OCR level

Sensible handles OCR for documents automatically, except for advanced edge cases that you can configure using:

  • the OCR preprocessor (at the config level)
  • the OCR Level parameter (at the document type level)

For an overview how Sensible handles OCR, see the following steps:

  1. Sensible converts supported Microsoft Office file types into PDFs.

  2. Sensible transforms the bytes of the document into raw text, and determines whether the document needs OCR:

    • If the file type is an image (for example, PNG), Sensible runs OCR for the whole document, as specified by the document type's OCR Engine parameter.

    • (Configurable) if the file is a PDF, Sensible processes the file, as specified by the document type's OCR Level parameter. For more information, see the following table.

  3. (Configurable) After additional intervening steps, Sensible applies your configured preprocessors, including the OCR preprocessor. This preprocessor runs for documents that don't trigger whole-document OCR in a previous step.

Enums

The following table shows the enums available for the OCR Level parameter.

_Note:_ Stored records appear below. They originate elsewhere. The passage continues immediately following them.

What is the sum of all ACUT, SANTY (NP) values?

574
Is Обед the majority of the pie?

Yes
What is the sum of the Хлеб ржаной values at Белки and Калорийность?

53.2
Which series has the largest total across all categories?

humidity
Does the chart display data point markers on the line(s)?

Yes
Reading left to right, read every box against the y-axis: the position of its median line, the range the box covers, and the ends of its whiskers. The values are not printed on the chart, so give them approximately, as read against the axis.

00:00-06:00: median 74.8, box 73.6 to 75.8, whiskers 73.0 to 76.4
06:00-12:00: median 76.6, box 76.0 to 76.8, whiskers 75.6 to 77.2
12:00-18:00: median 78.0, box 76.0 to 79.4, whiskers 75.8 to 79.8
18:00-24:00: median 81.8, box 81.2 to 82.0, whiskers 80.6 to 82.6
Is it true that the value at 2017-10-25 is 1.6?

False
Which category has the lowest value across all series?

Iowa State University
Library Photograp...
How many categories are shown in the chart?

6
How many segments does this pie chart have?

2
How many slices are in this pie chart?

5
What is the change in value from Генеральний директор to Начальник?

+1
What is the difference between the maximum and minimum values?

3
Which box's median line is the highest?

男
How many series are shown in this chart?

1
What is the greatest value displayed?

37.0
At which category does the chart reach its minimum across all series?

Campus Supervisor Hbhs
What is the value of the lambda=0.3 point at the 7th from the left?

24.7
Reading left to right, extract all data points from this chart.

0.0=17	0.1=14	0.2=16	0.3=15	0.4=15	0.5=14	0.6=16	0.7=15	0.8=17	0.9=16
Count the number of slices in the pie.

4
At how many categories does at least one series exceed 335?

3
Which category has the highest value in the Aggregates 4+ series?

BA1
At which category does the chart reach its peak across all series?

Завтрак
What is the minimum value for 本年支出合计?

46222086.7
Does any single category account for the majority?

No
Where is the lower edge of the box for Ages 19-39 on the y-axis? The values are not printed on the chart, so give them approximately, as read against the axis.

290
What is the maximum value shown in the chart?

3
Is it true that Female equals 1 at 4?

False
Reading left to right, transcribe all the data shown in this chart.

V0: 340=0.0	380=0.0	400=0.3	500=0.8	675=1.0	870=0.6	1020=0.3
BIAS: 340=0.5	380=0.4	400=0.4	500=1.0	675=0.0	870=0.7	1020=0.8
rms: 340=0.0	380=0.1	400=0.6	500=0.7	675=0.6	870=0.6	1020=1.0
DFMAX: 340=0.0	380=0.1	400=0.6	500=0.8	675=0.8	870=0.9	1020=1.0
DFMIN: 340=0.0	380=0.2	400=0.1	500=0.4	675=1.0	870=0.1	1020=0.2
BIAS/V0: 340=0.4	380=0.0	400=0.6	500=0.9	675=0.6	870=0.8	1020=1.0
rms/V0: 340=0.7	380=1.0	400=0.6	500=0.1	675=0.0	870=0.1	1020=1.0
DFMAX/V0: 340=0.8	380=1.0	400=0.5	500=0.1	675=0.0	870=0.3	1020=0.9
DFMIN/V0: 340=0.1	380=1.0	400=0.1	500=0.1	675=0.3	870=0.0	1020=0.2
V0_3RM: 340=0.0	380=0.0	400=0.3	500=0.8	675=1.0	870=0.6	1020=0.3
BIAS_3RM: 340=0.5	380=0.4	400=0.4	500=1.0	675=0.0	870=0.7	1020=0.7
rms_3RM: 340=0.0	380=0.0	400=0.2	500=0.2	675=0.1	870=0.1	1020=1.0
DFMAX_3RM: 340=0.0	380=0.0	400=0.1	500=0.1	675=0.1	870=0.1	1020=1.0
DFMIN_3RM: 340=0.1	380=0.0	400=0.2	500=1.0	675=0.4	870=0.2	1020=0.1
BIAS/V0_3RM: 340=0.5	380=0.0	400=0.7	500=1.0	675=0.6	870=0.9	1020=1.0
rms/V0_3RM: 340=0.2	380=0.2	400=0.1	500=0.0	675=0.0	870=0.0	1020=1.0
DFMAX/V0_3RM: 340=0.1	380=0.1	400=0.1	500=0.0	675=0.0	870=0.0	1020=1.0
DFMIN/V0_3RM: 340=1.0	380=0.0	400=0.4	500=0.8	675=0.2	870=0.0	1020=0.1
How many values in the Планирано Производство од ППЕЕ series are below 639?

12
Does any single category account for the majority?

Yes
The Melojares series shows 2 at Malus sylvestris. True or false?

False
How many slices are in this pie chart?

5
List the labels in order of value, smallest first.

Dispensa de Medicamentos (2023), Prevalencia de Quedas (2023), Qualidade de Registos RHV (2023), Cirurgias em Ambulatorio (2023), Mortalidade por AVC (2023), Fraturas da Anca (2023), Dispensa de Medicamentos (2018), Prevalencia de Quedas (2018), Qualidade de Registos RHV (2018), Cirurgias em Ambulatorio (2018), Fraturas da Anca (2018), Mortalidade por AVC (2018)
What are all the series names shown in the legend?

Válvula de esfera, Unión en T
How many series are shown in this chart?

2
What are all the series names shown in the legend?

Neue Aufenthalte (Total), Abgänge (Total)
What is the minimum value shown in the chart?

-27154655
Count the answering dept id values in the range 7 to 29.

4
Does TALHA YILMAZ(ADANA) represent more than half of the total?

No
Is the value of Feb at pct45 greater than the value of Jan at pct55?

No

Note: Set this parameter in the Sensible API.

enumdescription
0Sensible doesn't run OCR for PDFs.
2Default for single-document PDF extractions.
Sensible detects if the whole document needs OCR using heuristics. For example, Sensible averages the number of lines per page in the document. If the average is fewer than 10, Sensible runs OCR on the whole document.
4Sensible detects if the whole document needs OCR by rendering the first page and testing it. If that page needs OCR, Sensible runs OCR on the entire document.
5Default for portfolio PDF extractions.
Sensible renders and tests each page in the document to determine whether to run OCR on that page.
Set this level if you use a document type to process both single documents and portfolio, so that your OCR level is consistent for single documents and portfolios.